Jul 25, 2012 0 Share

Deep Cleaning


Man sitting on vacuum cleaner, sad.
iStockphoto

About once every summer, my mother and I make a concerted effort to clean my room out of books, magazines, and other paraphernalia which I am no longer actively reading or using. This has become an annual ritual because I tend to accumulate items rather quickly and inevitably run out of room to put it all. When I was younger, I detested cleaning out my room because I tended to form emotional attachments to just about every item I came across. I would become anxious, make noises out of nervousness and frustration, and pace around the room as my mother and I tackled the task of going through my “things” and deciding what stayed and what went. It took a great deal of time because she had to keep me calm and still deal with handling the clearing of my room. Now, however, I am more comfortable with letting go of some items, so the pain has significantly lessened.

Another change to this year’s room cleaning saw me taking the lead instead of my mother. In the past, it was she who looked at every item and helped me decide what to do with it. This year, I did this entirely on my own after she suggested a plan of action.  She helped me to divide all of my items into four distinct groups, and I was left to carry out the process. 

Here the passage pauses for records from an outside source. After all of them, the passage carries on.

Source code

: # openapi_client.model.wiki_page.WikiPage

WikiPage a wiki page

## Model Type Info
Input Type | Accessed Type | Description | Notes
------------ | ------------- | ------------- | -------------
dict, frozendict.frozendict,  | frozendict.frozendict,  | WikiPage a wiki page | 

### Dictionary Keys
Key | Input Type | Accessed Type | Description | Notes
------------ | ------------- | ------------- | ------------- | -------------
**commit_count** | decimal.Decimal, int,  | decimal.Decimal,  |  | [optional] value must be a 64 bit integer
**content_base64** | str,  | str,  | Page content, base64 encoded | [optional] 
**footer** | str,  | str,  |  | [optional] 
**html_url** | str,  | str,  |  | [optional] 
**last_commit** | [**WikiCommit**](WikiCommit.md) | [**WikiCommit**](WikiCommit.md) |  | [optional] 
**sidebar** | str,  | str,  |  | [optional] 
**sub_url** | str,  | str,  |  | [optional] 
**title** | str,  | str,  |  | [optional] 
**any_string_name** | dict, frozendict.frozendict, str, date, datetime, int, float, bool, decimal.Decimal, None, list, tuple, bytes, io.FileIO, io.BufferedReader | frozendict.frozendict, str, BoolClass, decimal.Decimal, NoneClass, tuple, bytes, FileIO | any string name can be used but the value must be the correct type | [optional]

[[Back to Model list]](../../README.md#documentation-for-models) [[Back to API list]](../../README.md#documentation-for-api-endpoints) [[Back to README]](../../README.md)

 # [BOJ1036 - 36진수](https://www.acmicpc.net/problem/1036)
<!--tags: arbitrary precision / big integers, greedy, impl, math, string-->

The first group of items stay in my room either for sentimental value or because I want to read or use the item. The second group is to be stored in bins downstairs in the basement; I may not want to keep the items in my room, but I still want to keep them in case I become interested in looking at them again in the future. The third group of items was reserved for giving away to others. The fourth group consisted of items which were of no value to me or anyone else I knew, and were disposed of.

I was pleased at how fast I made my way from one section of my room to the other, making decisions quickly and efficiently. I had many bookshelves that were full with all kinds of reading material, but I cleared many spaces as I went.

The two bookshelves on either side of my bed received perhaps the most thorough cleaning of all. Over the years, I have kept the contents of these shelves largely the same because they contain some of my favorite books, and I usually do not want them placed where I do not have quick access to them. This year, however, I found that, to my surprise, I could live without a number of book series and other items I had kept on the shelves. This freed up a lot of room which I filled in by taking books from different areas of the shelves and organizing them into different groups based on certain themes. This rearrangement served to get rid of a lot of clutter which had built up in recent years and organized my shelves in a more efficient manner. Of course, some parts of the shelves did not change at all, much to my delight. I do not think I will ever take any of my Dr. Seuss books, general information books, or “classic” story compilations off my shelves as I greatly cherish them.

 All told, every portion of my room was thoroughly cleaned out and rearranged except for one set of shelves which contains a number of Winnie-the-Pooh, “Sesame Street,” Disney, and “classic” books which I have never altered. 

I was surprised by how much I was willing to let go; it is usually an internal struggle for me to decide whether each and every item is worth keeping on my shelves. I am not sure why this did not occur this year. Perhaps it is because as I have grown older, I have become more mature, and I am able to make these kinds of decisions without obsessing over each and every item in my room. I know that I am now willing to leave some parts of my life behind, move on with others, and, at the same time, I can retain what is important to me. I am sure that my room will undergo further changes during next year’s cleaning, but I am delighted to know that I will be more comfortable making these changes.